▸ To do
Only the lines from the one containing "or use by NWFYSA" through the end of the listing are to be transcribed, exactly and with both ends included.

▸ Data to examine
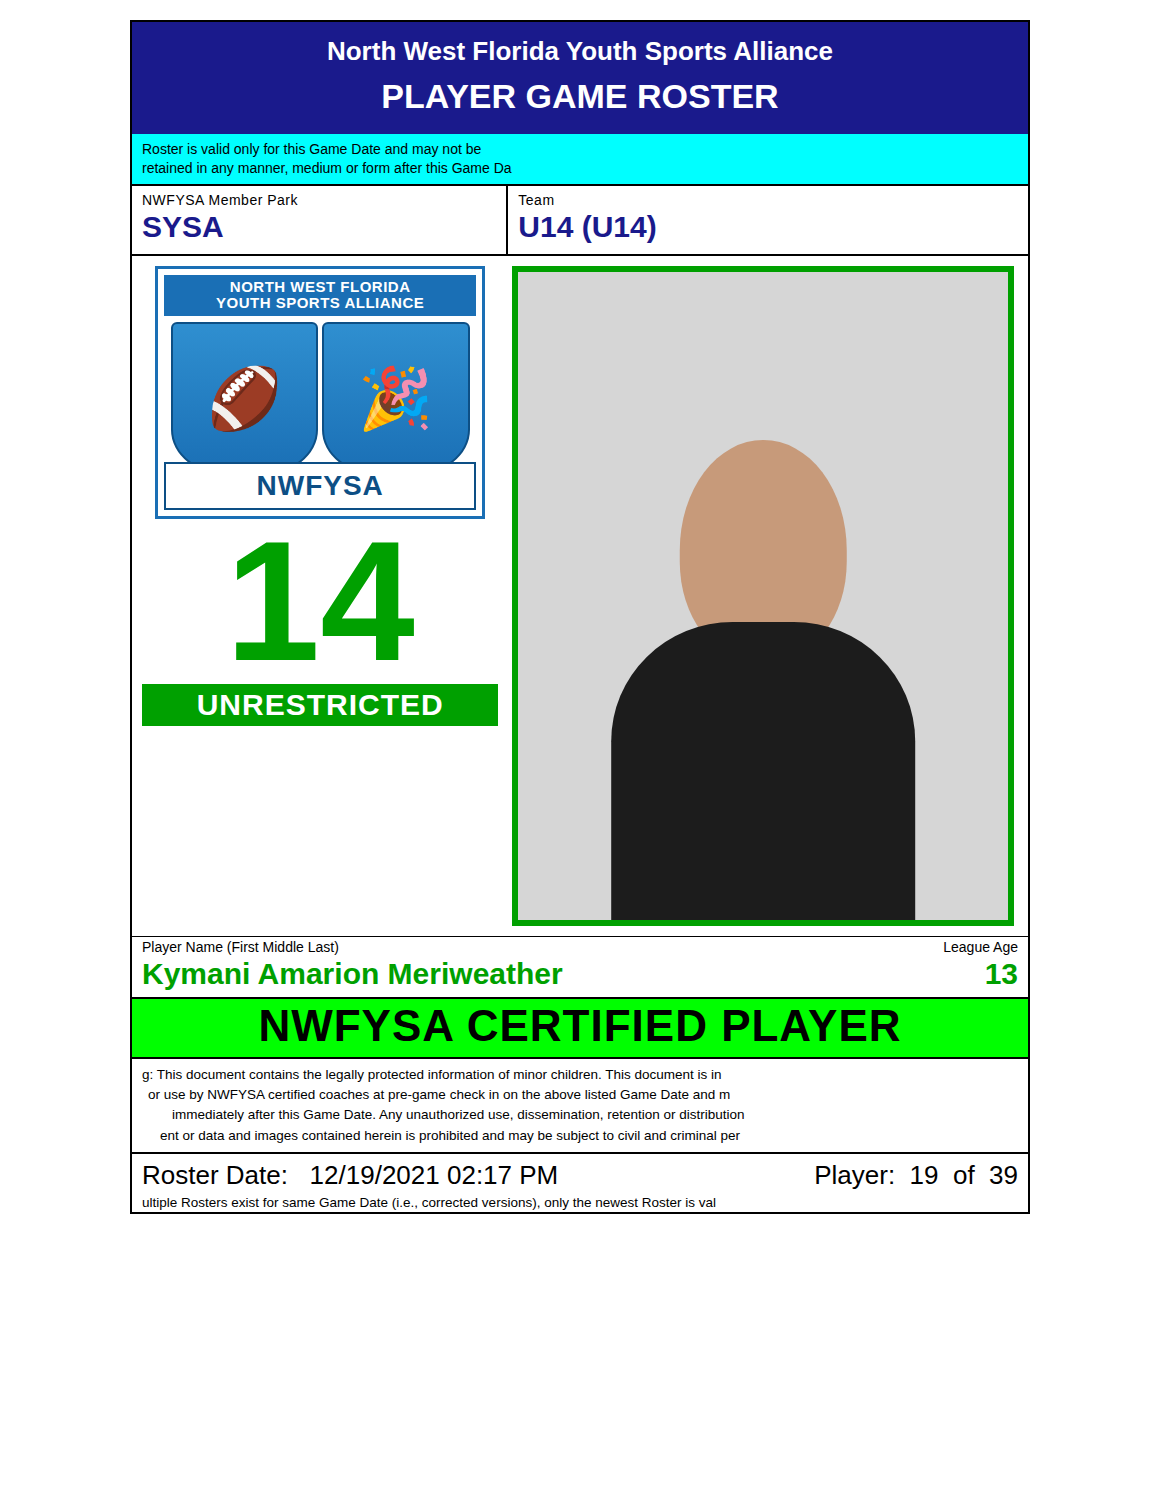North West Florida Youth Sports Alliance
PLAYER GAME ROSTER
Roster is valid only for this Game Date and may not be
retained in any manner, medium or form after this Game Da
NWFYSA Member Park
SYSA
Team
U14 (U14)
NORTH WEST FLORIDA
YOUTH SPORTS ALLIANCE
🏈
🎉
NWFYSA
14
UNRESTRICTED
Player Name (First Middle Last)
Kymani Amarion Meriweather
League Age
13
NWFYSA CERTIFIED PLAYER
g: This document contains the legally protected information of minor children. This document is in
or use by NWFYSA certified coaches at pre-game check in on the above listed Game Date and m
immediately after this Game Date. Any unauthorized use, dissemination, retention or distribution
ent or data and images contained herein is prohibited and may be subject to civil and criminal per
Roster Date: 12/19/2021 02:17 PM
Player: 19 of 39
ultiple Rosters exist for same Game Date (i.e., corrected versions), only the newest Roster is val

▸ Solution for this problem
or use by NWFYSA certified coaches at pre-game check in on the above listed Game Date and m
immediately after this Game Date. Any unauthorized use, dissemination, retention or distribution
ent or data and images contained herein is prohibited and may be subject to civil and criminal per
Roster Date: 12/19/2021 02:17 PM
Player: 19 of 39
ultiple Rosters exist for same Game Date (i.e., corrected versions), only the newest Roster is val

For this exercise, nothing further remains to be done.